*What you will do*. Proceed with the passage on Heurist relationship records, picking up after its final sentence about family links.

*Document passage*.
=======
When a contributor informs a “relationship” via a “relationship marker” in Heurist, an inverse relation is automatically created in Heurist reports. But in the XML data file, it seems we can only recover recorded relations and not their inverses (it did in January 2023 ; I haven’t had time to ckeck it in November 2023).

hr_import() duplicates each relationship of the original table : for each relationship from A to B, hr_import() automatically creates a relationship from B to A.

“Original” relationships and their “created” inverses can be distinguished by the column z.h.original of the dataframe Record relationship. Then, if you want uniquely treat “original” relationships, you can filter records on this column.

Let’s have a look to relationship records regarding family links (Level1==“4. Family”).
=======
(Stored data)
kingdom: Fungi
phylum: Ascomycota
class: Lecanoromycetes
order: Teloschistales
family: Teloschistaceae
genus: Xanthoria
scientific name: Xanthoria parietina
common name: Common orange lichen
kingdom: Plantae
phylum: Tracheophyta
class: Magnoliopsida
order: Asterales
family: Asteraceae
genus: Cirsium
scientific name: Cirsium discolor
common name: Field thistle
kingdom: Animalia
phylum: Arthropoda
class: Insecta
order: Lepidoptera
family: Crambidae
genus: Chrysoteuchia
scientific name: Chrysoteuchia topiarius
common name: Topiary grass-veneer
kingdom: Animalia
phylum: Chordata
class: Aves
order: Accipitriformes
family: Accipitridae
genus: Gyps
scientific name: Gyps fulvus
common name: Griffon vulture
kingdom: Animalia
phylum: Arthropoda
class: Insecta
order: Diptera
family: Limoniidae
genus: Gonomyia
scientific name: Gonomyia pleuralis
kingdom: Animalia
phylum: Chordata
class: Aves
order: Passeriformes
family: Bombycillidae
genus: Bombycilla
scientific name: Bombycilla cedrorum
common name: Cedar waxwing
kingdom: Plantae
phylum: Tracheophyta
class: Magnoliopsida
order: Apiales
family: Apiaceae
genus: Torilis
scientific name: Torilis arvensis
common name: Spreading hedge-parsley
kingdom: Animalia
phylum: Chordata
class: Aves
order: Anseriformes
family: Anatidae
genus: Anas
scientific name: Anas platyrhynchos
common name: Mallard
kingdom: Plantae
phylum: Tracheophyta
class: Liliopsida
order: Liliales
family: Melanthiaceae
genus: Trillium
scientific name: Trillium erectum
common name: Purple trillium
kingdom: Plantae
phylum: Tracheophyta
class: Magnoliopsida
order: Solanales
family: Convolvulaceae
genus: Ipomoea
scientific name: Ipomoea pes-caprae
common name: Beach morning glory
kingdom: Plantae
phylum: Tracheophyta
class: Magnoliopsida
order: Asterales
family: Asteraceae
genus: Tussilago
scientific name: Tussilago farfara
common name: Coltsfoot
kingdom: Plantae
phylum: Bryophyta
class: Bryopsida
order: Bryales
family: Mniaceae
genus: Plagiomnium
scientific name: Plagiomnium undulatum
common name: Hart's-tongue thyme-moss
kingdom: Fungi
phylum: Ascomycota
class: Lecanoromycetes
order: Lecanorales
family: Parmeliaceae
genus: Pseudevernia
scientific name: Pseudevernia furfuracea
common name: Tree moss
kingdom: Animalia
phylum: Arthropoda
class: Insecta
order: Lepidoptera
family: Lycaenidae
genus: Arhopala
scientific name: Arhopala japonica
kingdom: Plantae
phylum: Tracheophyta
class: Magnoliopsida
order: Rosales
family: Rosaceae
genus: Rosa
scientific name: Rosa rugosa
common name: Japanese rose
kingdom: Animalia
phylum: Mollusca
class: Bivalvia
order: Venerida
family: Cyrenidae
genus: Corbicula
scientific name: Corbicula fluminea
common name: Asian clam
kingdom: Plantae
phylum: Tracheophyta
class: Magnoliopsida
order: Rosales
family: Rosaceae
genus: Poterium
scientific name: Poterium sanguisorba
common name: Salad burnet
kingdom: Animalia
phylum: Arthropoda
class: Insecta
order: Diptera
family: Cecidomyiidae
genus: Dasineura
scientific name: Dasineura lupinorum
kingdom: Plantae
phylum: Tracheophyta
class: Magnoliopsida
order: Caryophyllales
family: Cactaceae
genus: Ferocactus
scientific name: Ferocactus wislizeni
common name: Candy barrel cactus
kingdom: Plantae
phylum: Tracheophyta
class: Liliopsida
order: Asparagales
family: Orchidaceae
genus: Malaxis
=======
*Written response*.
`Record relationship` %>%
  inner_join(z.h.vocabularies %>%
               filter(Level1=="4. Family"),
             by=c("Relationship type"="trm_Label")) %>%
  select(`z.h.id.Record relationship`,`Source record`,`Target record`,`Relationship type`,z.h.original) %>%
  kable()
z.h.id.Record relationship Source record Target record Relationship type z.h.original
112 111 77 IsSiblingOf original
112 77 111 IsSiblingOf adding rheurist
99 60 47 IsSonOf original
99 47 60 IsParentOf adding rheurist

We see that the contributor had informed “id-60 IsSonOf id-47” ; hr_import() function has automatically created its opposite (“id_47 IsParentOf id-60”), using inverse terms retrievable in z.h.vocabularies.

Let’s have a look to all relationships regarding “id-47” person :

Personne %>% 
  filter(z.h.id.Personne=="47") %>% 
  inner_join(`Record relationship`,
             by=c("z.h.id.Personne"="Source record")) %>%
  select(z.h.id.Personne,Nom_1,Prénom,
         `z.h.id.Record relationship`,`Relationship type`,
         `Target record`,z.h.original) %>%
  kable()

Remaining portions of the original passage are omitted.